The response must consist of the records below, copied exactly.

[STORED DATA]

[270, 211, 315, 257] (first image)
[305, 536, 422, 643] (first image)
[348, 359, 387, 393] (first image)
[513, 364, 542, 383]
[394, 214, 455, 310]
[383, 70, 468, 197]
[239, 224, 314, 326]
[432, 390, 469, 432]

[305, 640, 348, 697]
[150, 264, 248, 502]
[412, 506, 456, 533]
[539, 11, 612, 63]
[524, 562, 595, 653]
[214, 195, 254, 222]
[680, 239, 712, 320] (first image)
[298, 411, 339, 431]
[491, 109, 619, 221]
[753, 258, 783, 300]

[/STORED DATA]

— RESPONSE BOX —
[270, 211, 315, 257] (first image)
[305, 536, 422, 643] (first image)
[348, 359, 387, 393] (first image)
[513, 364, 542, 383]
[394, 214, 455, 310]
[383, 70, 468, 197]
[239, 224, 314, 326]
[432, 390, 469, 432]

[305, 640, 348, 697]
[150, 264, 248, 502]
[412, 506, 456, 533]
[539, 11, 612, 63]
[524, 562, 595, 653]
[214, 195, 254, 222]
[680, 239, 712, 320] (first image)
[298, 411, 339, 431]
[491, 109, 619, 221]
[753, 258, 783, 300]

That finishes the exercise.